The first reader of the ms. of the first two volumes of Stieg Larsson's Millennium trilogy was Lasse Bergstrom, "the legendary publisher-in-chief of Nosredts ... who had published all sorts of writers from Sjowall and Wahloo to Ingmar Bergman. It was clear from his report that he had read all 1300 or so pages in scarcely five days..."

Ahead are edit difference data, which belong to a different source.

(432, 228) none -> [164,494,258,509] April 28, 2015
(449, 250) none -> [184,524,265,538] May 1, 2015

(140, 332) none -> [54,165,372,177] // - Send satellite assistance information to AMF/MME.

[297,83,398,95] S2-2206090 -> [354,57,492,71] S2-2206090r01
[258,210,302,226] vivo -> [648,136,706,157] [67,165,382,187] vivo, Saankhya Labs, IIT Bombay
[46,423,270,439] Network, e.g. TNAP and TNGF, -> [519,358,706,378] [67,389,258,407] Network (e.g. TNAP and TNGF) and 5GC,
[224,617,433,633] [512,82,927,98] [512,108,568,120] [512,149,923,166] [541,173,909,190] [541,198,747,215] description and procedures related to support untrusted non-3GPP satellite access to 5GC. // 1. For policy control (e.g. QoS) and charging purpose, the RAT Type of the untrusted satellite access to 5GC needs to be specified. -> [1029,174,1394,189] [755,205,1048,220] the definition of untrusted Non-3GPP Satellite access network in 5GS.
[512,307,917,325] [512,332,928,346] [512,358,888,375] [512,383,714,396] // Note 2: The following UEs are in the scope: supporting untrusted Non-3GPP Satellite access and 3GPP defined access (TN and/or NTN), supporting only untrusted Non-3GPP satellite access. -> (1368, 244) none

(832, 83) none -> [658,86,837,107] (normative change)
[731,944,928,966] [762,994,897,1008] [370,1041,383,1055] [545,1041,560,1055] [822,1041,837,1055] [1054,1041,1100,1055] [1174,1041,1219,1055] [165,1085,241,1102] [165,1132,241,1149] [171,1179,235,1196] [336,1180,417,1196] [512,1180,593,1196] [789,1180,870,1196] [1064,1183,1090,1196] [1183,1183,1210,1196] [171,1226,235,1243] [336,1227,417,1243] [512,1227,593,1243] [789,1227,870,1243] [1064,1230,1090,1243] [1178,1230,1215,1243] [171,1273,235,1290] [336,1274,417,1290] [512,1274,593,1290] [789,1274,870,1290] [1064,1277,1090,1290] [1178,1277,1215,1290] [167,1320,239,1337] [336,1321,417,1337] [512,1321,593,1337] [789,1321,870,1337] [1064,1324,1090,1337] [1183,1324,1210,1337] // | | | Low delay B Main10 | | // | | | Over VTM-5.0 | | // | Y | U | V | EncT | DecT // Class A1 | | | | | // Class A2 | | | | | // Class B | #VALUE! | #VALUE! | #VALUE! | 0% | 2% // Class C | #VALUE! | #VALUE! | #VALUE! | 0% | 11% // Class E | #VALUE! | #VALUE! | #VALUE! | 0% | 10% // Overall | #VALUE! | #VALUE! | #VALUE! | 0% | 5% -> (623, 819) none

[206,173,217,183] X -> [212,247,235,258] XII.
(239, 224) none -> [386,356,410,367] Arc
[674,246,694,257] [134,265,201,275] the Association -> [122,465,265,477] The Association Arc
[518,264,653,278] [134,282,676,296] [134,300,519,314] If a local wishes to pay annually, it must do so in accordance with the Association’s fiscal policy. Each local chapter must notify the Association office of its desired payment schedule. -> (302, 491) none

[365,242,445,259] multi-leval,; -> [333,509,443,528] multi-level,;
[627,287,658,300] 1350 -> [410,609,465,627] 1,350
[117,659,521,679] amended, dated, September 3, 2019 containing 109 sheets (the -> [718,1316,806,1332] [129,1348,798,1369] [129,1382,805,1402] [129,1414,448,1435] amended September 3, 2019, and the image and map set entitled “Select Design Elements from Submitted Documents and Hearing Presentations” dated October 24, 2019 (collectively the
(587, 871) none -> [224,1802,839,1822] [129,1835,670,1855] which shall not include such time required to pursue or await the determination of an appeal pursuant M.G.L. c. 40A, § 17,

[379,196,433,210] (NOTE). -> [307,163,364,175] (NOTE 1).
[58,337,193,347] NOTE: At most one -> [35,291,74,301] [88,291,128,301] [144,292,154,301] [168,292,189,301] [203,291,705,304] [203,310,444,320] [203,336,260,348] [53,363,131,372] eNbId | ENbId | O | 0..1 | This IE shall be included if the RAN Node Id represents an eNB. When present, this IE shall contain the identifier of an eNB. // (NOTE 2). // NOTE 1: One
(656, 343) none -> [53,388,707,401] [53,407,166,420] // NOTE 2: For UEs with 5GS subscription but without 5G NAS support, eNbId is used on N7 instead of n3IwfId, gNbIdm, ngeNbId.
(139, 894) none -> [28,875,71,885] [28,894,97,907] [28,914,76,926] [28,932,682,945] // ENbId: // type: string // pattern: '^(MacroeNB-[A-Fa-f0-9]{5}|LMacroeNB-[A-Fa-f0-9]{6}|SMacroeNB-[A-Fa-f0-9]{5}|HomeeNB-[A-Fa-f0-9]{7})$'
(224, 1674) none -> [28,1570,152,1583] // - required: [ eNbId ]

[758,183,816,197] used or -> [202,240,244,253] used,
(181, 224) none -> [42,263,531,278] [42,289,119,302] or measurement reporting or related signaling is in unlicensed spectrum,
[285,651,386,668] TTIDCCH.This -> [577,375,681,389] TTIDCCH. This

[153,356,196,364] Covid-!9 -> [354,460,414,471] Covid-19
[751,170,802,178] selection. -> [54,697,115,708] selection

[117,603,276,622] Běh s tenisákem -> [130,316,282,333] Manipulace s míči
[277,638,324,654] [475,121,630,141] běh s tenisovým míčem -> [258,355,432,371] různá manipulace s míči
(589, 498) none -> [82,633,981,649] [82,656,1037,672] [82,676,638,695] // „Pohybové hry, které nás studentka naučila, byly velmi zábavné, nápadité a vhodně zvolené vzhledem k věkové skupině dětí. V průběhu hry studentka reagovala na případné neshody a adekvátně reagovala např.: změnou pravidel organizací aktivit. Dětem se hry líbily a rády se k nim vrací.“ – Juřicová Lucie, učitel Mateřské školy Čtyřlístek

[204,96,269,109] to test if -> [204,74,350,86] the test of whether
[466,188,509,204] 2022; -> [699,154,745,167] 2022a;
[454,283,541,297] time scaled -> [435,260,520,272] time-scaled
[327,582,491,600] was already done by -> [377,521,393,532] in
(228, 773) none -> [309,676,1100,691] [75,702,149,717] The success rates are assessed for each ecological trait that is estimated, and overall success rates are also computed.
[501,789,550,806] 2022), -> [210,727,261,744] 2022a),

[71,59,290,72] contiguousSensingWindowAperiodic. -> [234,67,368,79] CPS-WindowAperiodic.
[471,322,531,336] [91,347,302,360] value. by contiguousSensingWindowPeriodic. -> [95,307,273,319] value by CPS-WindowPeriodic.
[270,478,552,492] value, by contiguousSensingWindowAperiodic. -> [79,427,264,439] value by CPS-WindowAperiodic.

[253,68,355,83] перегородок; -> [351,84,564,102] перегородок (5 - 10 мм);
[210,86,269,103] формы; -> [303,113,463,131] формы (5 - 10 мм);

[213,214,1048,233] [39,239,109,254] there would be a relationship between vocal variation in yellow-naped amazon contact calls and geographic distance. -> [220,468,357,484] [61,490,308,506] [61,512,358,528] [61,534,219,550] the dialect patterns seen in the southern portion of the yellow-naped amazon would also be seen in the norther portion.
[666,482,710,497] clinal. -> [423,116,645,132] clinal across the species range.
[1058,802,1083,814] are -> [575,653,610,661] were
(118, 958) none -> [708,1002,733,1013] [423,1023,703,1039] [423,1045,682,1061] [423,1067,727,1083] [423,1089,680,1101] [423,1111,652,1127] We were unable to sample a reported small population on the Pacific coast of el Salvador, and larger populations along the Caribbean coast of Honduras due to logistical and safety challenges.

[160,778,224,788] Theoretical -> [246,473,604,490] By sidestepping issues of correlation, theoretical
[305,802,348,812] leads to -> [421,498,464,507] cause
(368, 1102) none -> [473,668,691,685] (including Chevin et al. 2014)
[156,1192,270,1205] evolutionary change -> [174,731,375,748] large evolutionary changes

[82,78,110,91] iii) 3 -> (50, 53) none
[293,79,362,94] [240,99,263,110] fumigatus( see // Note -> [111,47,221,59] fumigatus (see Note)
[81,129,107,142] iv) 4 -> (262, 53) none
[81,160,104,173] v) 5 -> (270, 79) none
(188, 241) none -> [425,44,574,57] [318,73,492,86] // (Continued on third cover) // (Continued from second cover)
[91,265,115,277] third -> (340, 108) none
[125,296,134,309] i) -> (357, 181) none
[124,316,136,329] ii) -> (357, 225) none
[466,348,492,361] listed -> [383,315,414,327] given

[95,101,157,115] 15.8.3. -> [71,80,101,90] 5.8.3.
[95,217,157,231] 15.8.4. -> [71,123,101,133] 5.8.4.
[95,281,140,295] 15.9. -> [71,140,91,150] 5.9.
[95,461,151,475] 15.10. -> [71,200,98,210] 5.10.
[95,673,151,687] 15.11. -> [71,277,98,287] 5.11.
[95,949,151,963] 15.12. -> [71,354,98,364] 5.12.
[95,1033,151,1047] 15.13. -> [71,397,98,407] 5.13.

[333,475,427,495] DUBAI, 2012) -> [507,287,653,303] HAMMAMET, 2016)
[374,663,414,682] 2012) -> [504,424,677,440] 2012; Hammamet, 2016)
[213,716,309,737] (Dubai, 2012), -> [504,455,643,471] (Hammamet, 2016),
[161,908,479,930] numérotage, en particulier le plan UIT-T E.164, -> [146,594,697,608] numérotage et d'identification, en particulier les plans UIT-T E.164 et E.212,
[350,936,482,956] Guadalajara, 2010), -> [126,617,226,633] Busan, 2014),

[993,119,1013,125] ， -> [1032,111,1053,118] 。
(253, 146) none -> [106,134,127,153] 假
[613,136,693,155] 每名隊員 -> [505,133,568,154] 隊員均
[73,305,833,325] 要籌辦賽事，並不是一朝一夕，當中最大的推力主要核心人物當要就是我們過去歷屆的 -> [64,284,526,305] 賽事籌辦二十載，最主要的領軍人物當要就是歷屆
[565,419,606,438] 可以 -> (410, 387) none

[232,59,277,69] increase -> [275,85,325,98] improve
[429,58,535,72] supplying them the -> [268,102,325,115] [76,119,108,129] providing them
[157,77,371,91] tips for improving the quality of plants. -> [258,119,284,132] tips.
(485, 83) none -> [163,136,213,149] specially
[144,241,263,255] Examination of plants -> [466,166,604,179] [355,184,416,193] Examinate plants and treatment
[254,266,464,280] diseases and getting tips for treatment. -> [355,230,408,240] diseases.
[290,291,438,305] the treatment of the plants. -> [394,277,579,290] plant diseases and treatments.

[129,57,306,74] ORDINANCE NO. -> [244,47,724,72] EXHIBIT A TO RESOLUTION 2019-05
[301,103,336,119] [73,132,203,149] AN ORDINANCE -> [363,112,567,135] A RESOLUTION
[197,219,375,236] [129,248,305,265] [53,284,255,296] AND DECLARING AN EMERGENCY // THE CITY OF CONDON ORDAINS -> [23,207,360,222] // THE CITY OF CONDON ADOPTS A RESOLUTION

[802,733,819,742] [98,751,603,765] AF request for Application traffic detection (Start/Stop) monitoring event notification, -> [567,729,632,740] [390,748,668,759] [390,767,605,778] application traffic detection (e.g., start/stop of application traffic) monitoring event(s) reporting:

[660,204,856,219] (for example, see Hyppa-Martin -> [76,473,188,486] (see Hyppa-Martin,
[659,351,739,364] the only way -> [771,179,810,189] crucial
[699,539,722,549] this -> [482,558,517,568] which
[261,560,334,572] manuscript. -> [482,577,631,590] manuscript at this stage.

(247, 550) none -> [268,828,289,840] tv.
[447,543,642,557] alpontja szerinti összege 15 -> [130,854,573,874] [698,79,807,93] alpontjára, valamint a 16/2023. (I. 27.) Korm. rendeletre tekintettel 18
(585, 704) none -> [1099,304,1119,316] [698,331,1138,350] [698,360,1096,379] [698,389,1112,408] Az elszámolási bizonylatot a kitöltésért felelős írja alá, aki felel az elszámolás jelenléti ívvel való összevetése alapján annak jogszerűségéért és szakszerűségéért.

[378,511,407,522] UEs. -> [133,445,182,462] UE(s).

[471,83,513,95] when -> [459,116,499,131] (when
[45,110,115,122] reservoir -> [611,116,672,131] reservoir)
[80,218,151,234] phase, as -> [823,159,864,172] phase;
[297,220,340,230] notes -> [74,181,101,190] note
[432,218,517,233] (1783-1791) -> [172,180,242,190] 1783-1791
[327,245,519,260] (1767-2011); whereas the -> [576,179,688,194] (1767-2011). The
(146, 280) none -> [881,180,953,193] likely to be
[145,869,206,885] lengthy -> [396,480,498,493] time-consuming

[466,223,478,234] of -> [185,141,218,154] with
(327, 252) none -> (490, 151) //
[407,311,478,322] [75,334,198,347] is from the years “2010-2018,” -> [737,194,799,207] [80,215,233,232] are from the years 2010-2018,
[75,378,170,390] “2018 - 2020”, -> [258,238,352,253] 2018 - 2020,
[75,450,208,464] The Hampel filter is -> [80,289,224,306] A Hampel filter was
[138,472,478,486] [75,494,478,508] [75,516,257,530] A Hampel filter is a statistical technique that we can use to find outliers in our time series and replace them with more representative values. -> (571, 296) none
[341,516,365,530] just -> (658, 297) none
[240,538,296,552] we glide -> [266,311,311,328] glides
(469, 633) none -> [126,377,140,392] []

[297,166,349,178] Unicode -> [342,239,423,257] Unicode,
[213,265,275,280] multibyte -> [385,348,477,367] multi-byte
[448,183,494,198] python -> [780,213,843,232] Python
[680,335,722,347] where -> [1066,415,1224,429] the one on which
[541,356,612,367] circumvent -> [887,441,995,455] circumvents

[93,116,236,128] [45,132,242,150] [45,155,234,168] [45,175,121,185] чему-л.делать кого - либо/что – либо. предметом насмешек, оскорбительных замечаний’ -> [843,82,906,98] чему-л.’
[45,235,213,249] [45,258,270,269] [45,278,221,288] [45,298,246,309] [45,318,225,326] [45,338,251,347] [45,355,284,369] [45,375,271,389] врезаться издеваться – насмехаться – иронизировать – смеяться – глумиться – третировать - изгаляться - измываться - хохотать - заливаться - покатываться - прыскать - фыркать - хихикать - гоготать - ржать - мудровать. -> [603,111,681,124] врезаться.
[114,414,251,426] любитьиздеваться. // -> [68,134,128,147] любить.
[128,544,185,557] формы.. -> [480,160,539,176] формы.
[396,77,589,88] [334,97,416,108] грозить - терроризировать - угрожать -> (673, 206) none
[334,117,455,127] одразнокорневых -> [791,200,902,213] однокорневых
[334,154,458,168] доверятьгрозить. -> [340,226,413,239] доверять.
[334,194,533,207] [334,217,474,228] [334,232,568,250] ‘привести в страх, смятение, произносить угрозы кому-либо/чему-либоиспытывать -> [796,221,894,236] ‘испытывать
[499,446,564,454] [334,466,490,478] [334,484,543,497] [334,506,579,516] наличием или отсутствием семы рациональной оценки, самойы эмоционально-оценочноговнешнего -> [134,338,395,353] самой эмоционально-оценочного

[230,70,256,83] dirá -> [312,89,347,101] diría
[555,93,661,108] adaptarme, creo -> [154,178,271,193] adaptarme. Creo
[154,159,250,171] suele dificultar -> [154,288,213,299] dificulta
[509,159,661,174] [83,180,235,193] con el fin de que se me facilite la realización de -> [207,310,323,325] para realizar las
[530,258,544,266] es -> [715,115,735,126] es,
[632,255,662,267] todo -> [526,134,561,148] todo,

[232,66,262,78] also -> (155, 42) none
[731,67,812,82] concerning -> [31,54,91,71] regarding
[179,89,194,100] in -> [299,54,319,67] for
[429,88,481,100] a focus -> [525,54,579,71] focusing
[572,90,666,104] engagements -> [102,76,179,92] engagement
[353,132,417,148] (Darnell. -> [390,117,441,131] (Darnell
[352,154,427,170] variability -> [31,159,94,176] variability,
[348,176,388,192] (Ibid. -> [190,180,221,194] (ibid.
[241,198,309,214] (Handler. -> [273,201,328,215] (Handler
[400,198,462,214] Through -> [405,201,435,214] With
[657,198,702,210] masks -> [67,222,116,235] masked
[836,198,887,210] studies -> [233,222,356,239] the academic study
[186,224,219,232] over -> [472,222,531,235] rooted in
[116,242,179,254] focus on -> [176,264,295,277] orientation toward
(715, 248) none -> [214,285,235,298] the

"What is new about Stieg Larsson in relation to Sjowall and Wahloo, Mankell, Edwardson and other successful Swedes in a genre with rather too many practitioners is that he has a kind of encyclopedic gift for literary tension and entertainment, and without any apparent effort can move between different planes of action with barely a noticeable change of gear. It is no coincidence that the two novels are long. Larsson is able to keep several plots going at the same time, and to bring all the threads together at the end. ... But what distinguishes Larsson's two novels definitely from Swedish predecessors in the genre in not just the quick-change feats but above all his choice of principle characters. The dogged journalist Blomqvist no doubt has literary forebears, but I find it hard to think of an equivalent of Lisbeth Salander anywhere else in the worlds of crime novels or films. ... Larsson portrays her with both tenderness and humor, and against all odds the way he does it becomes if not credible at least vigorous and absorbing."-- from Gedin, Eva. "Working With Stieg Larsson." From On Stieg Larsson, in the Steig Larsson's Millennium Trilogy Deluxe Boxed Set.
Praise indeed from one of our leading publishers for over half a century, and a man well-read in crime fiction.